Data records: Begin

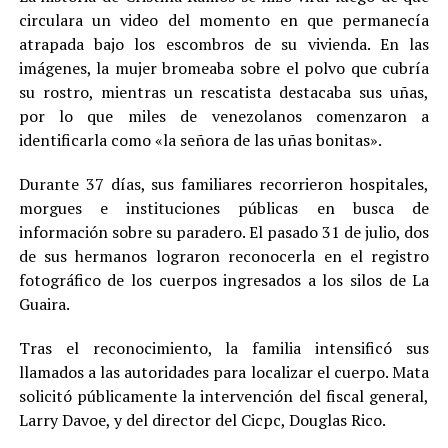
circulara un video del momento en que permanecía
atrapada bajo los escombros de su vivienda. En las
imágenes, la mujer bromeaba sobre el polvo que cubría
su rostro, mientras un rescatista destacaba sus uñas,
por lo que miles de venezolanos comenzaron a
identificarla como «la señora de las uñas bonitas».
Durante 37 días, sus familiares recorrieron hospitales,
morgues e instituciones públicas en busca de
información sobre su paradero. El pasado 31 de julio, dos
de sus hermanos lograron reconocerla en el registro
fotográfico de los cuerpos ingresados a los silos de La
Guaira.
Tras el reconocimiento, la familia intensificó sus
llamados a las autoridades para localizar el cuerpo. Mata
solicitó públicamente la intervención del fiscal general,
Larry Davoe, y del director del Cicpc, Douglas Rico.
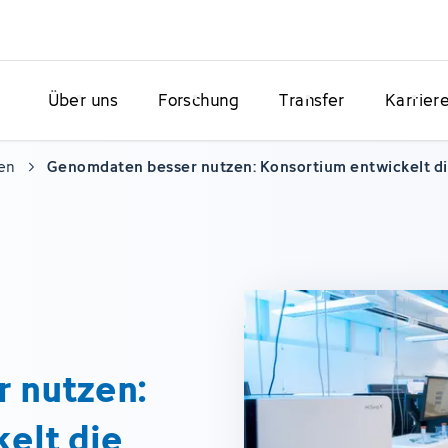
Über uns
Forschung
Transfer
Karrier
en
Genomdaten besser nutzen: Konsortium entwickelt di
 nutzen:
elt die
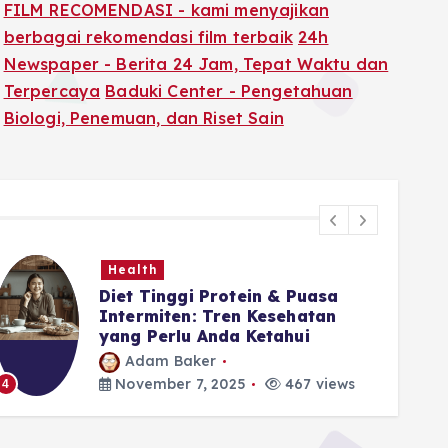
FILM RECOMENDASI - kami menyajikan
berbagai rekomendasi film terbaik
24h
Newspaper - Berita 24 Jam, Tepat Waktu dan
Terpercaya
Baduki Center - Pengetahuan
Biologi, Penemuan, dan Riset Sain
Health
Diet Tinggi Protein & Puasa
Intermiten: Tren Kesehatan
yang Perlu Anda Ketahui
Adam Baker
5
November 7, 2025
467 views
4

Data records: End
Data records: Begin

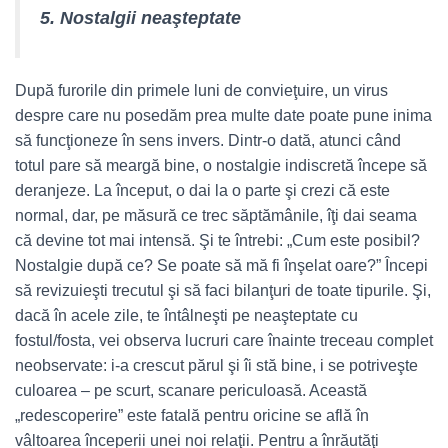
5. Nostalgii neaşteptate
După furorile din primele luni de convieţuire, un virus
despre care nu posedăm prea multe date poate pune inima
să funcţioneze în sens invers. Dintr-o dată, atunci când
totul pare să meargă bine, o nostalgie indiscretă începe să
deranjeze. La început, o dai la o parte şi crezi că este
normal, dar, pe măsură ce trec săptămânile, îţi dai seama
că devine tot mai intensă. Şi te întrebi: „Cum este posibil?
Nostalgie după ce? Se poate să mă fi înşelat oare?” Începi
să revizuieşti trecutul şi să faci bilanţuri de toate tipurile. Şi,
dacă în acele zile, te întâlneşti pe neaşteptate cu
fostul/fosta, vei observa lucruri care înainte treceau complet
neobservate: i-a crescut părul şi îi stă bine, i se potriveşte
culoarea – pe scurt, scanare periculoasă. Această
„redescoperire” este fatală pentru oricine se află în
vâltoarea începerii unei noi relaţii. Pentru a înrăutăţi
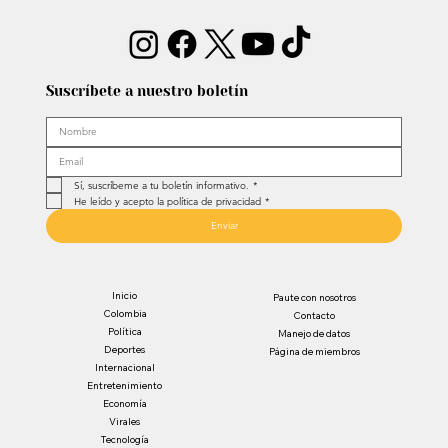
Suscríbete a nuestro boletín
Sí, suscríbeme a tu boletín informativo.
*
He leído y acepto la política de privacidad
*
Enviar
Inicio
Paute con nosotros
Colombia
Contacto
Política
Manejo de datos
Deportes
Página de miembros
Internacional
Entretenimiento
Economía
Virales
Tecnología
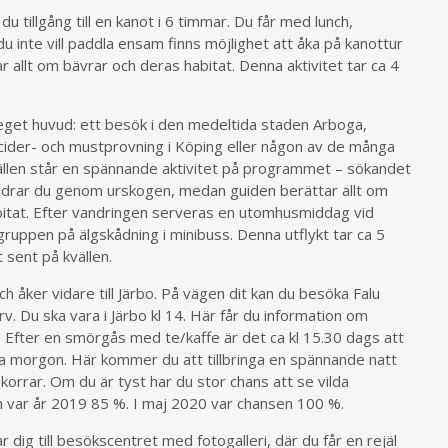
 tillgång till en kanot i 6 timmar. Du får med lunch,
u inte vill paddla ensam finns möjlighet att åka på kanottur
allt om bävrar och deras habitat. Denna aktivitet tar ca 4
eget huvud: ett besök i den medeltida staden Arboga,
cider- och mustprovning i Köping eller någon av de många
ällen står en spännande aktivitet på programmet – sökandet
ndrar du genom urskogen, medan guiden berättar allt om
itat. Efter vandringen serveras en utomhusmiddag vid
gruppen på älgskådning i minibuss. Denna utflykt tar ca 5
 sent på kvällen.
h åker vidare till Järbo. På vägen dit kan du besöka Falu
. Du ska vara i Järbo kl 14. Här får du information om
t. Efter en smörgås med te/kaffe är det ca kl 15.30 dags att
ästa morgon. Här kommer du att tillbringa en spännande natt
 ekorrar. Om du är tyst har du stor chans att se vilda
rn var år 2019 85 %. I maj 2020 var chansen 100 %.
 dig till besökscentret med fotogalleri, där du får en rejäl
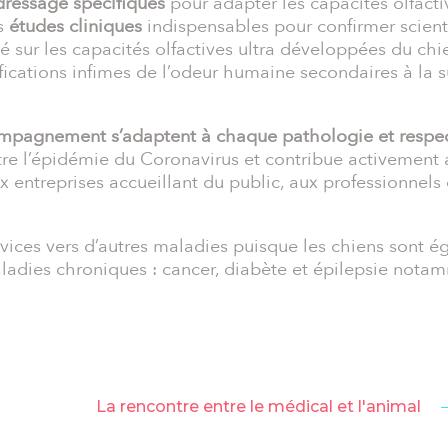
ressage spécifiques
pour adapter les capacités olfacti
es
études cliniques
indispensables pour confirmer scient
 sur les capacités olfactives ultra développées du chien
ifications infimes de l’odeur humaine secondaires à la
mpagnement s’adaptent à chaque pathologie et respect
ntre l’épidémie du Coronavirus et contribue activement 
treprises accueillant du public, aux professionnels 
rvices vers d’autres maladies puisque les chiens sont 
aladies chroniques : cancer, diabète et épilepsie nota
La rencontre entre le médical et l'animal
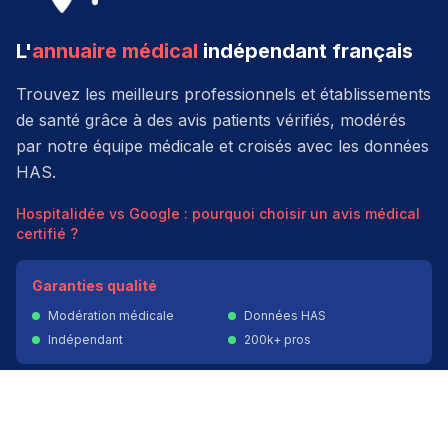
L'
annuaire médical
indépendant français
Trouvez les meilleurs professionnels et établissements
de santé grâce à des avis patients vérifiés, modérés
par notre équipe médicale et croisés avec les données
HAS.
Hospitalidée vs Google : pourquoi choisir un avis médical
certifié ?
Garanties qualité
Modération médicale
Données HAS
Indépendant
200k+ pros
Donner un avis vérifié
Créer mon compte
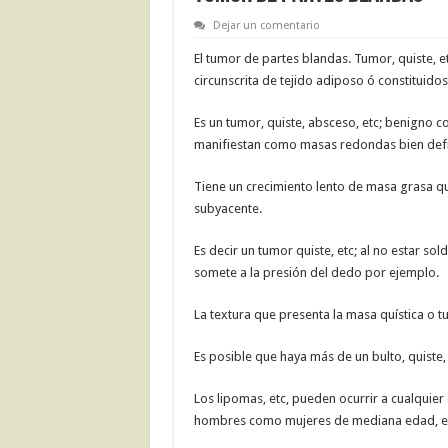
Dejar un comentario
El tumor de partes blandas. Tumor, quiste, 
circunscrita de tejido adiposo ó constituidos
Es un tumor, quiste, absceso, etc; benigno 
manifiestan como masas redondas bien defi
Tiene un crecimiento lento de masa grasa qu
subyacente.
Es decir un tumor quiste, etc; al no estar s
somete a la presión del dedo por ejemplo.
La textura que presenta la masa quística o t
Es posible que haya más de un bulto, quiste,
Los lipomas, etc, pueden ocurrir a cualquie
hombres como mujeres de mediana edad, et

Data records: End

**What you have to do:**
All lines in the listing above between the line with "circulara un video" and the line with "morgues e instituciones públicas en busca de", inclusive, should be set down exactly, and no line outside that range.

**Reply:**
circulara un video del momento en que permanecía
atrapada bajo los escombros de su vivienda. En las
imágenes, la mujer bromeaba sobre el polvo que cubría
su rostro, mientras un rescatista destacaba sus uñas,
por lo que miles de venezolanos comenzaron a
identificarla como «la señora de las uñas bonitas».
Durante 37 días, sus familiares recorrieron hospitales,
morgues e instituciones públicas en busca de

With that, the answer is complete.